**What is needed:** Scan the entries below and return each line that contains "shoulder".

======== Dataset excerpts

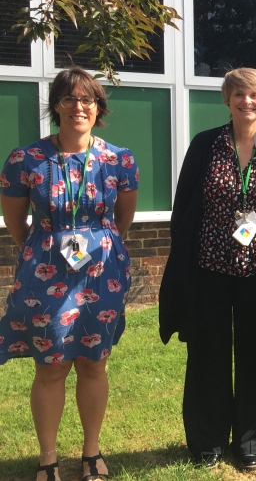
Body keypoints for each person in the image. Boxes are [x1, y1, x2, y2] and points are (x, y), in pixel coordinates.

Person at [158, 68, 256, 471]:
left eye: (254, 94)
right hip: (210, 267)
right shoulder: (206, 144)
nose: (247, 101)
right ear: (227, 99)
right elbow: (184, 205)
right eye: (238, 94)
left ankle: (249, 439)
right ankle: (207, 439)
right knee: (207, 353)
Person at [0, 67, 139, 481]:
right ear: (56, 105)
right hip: (45, 274)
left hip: (103, 273)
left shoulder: (119, 159)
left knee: (94, 363)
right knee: (51, 366)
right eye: (69, 98)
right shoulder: (25, 159)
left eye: (87, 99)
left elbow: (122, 220)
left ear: (98, 107)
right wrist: (45, 246)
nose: (79, 107)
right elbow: (15, 222)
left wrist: (100, 245)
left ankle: (91, 452)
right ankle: (48, 458)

================

**Solution to this exercise:**
right shoulder: (206, 144)
left shoulder: (119, 159)
right shoulder: (25, 159)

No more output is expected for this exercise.